* **Supplied entries**
★ ★ ★ ★ ★ ★ ★
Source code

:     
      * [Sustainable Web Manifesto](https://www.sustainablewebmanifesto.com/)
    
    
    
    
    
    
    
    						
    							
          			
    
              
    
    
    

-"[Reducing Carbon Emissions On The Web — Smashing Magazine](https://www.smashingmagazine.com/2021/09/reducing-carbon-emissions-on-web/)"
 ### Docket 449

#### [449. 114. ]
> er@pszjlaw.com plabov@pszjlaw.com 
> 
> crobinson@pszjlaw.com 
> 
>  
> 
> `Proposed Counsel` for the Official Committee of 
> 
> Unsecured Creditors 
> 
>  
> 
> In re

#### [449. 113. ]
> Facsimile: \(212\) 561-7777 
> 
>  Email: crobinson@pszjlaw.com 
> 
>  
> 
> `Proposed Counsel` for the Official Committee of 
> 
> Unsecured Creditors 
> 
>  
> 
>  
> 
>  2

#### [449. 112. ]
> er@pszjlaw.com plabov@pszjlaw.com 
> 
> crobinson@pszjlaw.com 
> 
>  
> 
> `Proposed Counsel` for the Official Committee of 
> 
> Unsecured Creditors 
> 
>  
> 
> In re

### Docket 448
★ ★ ★ ★ ★ ★ ★
* **What is needed**
Please print every one of the records above again, line for line, without changing anything.

* **Final answer**
Source code

:     
      * [Sustainable Web Manifesto](https://www.sustainablewebmanifesto.com/)
    
    
    
    
    
    
    
    						
    							
          			
    
              
    
    
    

-"[Reducing Carbon Emissions On The Web — Smashing Magazine](https://www.smashingmagazine.com/2021/09/reducing-carbon-emissions-on-web/)"
 ### Docket 449

#### [449. 114. ]
> er@pszjlaw.com plabov@pszjlaw.com 
> 
> crobinson@pszjlaw.com 
> 
>  
> 
> `Proposed Counsel` for the Official Committee of 
> 
> Unsecured Creditors 
> 
>  
> 
> In re

#### [449. 113. ]
> Facsimile: \(212\) 561-7777 
> 
>  Email: crobinson@pszjlaw.com 
> 
>  
> 
> `Proposed Counsel` for the Official Committee of 
> 
> Unsecured Creditors 
> 
>  
> 
>  
> 
>  2

#### [449. 112. ]
> er@pszjlaw.com plabov@pszjlaw.com 
> 
> crobinson@pszjlaw.com 
> 
>  
> 
> `Proposed Counsel` for the Official Committee of 
> 
> Unsecured Creditors 
> 
>  
> 
> In re

### Docket 448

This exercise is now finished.